* start QUOTED PASSAGE *
In New Zealand, the roads are flipped, so the equivalent would be turning left at a red light. However, turning left at red lights is not allowed in New Zealand.
I thought this rule would bother me, but it actually is kind of nice to not have to stress about judging the distance and speed of an approaching car. It’s a lot safer this way and I remember feeling like we should do it in America. Thankfully, also, many of the intersections are roundabouts so this isn’t an issue usually.
No Tolerance For Speeding
People still speed in New Zealand, but it’s not like many parts of America where there’s a collective understanding that the speed limit actually means 5 MPH over the speed limit (also… NZ uses kilometers instead of miles). When the speed limit is 100 KPH (about 60 MPH), then this means it’s 100 maximum–not one kilometer over. This is more enforced in residential areas.
Get Used To Roundabouts
I’d recommend watching some Youtube videos about navigating through roundabouts. This is the hardest thing to get used to, especially multi-lane roundabouts with traffic lights. Here’s an example of a decent one:
5. No Refrigeration Foods
When I first went to New Zealand, I rented a car in Invercargill (the very bottom of the South Island), and drove all the way to Nelson over the course of 11 days. I camped for most of these days, and because I wasn’t always very near to a supermarket, I stocked up in towns with foods that didn’t need to be refrigerated.
This is before I met my wife, mind you, and I’m sure she would have been appalled to eat the way I did. However, in any case, regardless of the quality of food you eat, it’s a good idea to use food that doesn’t need to be refrigerated, such as:
- Tub of Margarine (Okay okay… not super healthy, but really nice because it doesn’t need to be refrigerated)
- Canned food (chili, meat, etc)
- Mi Goreng
I realize that I need to rant a little about Mi Goreng. It’s similar to the Ramen noodle experience, but I need to mention it because Mi Goreng noodles are delicious. Mi Goreng can occasionally be found in stores in America, but it’s much more prevalent in New Zealand. It’s not made as a soup, but rather as dry noodles.
My sister-in-law is from New Zealand and lives in America and she often gets requests to take back Mi Goreng from New Zealand when she visits. Yeah, they’re that good! You can always order Mi Goreng online, though.
6. Take a Great Walk (and Buy Tickets Early)
New Zealand’s Department of Conservation (known as the DoC), has an amazing system of trails all over the two islands. There are 10 (as of this writing) “Great Walks” that are exceptional in their beauty.
New Zealand’s Great Walks are premier tracks that pass through diverse and spectacular scenery. From native forests, lakes and rivers to rugged mountain peaks, deep gorges and vast valleys…there’s a Great Walk for everyone!
* end QUOTED PASSAGE *
* start ENTRIES SHOWN *
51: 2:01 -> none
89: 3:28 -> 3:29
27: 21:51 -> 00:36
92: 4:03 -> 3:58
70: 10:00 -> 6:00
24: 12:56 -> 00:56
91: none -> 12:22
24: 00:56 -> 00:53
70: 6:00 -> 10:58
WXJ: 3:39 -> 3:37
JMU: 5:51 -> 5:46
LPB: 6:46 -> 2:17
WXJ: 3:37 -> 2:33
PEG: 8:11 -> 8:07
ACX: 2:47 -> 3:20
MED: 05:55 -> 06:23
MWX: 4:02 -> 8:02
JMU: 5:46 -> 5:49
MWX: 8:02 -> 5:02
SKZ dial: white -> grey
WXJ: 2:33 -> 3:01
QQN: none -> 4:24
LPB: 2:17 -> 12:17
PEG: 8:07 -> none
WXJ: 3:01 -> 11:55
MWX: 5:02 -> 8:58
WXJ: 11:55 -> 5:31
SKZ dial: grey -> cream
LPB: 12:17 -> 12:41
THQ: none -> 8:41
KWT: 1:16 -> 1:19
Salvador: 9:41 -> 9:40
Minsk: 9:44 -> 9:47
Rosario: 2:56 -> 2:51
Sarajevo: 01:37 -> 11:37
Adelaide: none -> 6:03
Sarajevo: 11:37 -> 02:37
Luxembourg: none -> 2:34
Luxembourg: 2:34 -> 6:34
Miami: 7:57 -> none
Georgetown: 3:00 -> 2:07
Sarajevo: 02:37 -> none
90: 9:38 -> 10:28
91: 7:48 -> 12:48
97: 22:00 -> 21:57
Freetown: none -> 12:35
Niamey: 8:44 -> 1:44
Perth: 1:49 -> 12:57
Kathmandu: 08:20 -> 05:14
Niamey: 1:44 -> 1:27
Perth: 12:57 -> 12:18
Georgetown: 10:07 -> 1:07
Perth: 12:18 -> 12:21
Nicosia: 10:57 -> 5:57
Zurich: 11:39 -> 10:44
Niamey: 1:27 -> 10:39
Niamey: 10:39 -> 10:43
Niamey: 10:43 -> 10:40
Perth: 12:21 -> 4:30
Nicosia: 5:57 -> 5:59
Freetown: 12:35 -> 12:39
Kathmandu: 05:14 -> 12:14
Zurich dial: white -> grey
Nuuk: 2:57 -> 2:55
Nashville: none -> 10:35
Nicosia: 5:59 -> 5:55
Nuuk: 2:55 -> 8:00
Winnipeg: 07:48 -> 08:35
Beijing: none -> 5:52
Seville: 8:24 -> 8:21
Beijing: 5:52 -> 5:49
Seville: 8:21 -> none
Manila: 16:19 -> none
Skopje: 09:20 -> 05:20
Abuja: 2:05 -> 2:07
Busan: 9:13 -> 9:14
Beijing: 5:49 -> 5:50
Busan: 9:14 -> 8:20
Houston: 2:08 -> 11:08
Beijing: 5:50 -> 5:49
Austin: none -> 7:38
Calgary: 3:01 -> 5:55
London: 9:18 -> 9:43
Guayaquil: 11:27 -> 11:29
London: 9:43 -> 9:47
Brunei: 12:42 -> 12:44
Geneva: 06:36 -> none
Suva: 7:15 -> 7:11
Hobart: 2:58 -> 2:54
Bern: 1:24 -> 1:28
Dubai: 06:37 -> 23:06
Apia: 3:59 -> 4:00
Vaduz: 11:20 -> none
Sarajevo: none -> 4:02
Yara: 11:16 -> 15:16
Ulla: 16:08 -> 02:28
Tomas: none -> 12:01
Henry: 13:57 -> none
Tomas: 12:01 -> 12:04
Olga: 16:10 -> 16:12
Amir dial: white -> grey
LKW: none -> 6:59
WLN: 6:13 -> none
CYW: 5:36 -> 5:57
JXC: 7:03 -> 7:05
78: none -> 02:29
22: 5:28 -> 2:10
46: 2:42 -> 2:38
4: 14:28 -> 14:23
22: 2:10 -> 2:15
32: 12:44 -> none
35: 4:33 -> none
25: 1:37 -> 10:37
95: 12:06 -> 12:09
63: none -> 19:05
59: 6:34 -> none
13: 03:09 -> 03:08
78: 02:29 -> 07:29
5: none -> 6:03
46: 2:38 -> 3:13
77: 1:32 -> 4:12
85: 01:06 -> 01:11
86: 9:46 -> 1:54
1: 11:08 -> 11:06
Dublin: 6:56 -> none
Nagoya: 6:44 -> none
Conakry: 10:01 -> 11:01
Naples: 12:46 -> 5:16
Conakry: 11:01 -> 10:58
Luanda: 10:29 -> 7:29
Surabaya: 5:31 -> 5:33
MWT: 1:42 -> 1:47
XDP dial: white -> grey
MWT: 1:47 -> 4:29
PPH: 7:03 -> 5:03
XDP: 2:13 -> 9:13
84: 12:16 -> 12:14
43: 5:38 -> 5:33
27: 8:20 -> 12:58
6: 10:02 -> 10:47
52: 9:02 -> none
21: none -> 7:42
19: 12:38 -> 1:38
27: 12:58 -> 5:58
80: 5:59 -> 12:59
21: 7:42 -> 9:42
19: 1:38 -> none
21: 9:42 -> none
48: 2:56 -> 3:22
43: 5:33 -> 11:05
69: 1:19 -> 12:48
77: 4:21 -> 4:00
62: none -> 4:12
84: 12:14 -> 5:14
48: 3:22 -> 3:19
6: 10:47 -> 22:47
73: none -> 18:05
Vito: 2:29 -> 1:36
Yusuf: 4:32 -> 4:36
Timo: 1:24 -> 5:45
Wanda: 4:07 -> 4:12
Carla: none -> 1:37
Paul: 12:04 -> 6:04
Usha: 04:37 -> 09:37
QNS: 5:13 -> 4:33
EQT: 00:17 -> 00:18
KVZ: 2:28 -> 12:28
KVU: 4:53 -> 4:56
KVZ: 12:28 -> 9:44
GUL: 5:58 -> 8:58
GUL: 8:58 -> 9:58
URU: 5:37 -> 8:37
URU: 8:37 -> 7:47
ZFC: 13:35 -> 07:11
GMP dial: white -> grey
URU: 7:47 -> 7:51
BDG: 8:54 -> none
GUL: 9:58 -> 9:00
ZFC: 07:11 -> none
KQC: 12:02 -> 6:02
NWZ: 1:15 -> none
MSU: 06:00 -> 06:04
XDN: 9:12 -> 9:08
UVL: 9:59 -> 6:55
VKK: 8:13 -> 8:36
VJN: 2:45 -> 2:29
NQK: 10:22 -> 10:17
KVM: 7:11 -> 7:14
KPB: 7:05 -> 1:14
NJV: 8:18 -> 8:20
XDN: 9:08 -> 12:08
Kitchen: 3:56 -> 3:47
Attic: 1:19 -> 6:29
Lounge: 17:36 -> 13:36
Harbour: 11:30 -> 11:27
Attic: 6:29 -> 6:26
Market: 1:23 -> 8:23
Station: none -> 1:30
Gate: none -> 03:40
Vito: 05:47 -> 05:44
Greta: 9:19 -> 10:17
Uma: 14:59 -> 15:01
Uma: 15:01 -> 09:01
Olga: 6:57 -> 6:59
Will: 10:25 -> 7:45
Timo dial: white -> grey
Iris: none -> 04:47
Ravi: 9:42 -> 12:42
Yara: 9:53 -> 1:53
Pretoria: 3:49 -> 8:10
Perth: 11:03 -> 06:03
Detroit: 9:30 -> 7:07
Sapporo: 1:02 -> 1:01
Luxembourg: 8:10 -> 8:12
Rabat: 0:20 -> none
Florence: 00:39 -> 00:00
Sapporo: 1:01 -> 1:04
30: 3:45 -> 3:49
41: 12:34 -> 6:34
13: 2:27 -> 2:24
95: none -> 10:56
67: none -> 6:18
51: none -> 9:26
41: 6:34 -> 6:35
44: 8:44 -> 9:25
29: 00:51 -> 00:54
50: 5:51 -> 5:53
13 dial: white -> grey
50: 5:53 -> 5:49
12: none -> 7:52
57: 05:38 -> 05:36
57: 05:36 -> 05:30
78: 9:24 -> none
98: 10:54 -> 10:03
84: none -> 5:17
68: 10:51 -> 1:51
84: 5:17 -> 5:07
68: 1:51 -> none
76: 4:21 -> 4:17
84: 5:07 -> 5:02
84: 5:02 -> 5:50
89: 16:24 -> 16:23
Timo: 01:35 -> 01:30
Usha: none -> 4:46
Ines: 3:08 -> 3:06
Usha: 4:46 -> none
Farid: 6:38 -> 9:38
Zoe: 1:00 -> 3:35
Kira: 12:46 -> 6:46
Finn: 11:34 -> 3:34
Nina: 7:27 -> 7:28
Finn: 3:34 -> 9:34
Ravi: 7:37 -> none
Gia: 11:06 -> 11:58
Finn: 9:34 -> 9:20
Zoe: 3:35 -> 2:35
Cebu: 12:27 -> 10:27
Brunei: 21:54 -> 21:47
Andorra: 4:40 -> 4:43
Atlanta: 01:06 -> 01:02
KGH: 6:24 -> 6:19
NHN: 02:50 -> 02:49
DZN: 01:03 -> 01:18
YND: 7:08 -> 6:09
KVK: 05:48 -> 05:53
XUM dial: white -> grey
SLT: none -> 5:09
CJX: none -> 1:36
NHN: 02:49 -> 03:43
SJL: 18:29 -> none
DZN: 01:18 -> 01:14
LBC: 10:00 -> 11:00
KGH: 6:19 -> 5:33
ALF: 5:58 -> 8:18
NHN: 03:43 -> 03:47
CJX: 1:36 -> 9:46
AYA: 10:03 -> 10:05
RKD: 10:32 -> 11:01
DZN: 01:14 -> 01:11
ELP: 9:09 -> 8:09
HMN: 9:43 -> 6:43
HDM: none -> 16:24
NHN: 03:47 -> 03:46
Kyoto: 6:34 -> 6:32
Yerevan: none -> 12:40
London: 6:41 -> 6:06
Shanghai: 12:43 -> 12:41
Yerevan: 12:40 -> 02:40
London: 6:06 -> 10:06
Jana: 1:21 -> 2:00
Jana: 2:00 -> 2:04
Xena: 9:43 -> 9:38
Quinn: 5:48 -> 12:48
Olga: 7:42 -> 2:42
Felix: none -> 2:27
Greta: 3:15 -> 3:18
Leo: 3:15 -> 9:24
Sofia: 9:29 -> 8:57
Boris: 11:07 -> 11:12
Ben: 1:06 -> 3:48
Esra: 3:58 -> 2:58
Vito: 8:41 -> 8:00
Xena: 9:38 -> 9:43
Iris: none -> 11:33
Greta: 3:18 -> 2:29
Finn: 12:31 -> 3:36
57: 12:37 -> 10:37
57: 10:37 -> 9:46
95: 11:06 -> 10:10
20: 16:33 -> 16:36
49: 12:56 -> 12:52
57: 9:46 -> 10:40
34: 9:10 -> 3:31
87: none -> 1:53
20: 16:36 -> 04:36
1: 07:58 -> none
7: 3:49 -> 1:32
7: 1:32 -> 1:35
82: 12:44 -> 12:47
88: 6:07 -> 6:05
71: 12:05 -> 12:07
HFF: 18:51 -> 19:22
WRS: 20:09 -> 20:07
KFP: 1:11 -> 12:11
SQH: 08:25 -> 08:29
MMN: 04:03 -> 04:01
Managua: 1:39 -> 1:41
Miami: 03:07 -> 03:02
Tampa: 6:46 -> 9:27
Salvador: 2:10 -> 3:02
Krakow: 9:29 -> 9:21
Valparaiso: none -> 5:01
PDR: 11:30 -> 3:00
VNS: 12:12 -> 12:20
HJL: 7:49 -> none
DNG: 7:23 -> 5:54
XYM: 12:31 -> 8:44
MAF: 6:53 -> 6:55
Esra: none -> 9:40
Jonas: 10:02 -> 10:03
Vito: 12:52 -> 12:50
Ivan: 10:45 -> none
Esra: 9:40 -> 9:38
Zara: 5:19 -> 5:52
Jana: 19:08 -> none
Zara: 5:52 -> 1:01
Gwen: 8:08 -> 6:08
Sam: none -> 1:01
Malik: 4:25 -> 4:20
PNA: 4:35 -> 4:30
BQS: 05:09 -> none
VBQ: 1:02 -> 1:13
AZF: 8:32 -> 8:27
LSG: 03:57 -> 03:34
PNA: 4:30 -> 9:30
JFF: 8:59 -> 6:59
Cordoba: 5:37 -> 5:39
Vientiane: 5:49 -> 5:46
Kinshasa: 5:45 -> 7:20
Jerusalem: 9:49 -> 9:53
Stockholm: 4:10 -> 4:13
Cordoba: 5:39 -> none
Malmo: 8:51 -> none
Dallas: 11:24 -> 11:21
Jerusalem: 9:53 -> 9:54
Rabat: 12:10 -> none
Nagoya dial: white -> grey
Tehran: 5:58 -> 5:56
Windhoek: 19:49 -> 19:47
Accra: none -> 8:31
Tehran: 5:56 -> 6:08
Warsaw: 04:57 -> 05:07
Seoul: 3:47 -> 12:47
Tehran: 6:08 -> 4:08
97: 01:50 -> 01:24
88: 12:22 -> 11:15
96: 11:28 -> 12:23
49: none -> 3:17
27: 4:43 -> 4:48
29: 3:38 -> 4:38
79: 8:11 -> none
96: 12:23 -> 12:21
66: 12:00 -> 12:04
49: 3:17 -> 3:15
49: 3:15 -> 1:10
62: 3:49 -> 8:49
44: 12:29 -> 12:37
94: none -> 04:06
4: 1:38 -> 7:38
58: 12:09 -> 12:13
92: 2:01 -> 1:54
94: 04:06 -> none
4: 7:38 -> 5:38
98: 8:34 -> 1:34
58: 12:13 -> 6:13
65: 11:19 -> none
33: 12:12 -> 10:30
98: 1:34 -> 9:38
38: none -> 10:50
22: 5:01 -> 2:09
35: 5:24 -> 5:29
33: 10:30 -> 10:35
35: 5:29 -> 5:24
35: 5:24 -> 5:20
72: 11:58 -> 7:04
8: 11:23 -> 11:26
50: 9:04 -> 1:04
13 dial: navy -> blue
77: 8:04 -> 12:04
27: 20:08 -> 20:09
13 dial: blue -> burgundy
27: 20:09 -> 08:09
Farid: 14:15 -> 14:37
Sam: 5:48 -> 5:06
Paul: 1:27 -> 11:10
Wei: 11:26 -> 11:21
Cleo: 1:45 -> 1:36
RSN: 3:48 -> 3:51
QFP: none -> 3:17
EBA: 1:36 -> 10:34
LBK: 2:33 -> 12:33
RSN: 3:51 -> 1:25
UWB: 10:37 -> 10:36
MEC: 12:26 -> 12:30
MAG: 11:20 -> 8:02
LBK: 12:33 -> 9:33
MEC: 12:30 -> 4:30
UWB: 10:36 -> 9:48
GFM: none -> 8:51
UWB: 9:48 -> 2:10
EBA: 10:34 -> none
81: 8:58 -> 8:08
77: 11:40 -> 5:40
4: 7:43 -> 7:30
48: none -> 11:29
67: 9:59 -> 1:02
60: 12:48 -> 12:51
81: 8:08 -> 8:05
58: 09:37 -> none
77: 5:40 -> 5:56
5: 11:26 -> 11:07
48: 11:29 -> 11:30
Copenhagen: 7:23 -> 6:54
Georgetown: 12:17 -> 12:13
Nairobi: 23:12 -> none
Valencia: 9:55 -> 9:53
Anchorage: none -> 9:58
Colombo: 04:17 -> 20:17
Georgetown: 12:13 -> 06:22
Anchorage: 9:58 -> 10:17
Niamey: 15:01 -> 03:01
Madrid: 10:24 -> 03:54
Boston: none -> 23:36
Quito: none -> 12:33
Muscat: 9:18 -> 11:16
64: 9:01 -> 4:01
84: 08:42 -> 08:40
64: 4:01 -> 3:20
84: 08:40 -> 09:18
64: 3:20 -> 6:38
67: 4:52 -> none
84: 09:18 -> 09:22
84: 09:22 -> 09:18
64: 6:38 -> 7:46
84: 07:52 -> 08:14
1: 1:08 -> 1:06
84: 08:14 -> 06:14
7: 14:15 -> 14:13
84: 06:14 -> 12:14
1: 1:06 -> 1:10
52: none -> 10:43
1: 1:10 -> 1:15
* end ENTRIES SHOWN *
> WRITTEN TASK:
List the section headings in the New Zealand travel tips, without their numbers. The entries aren't needed for the task.

> FINISHED ANSWER:
- No Tolerance For Speeding
- Get Used To Roundabouts
- No Refrigeration Foods
- Take a Great Walk (and Buy Tickets Early)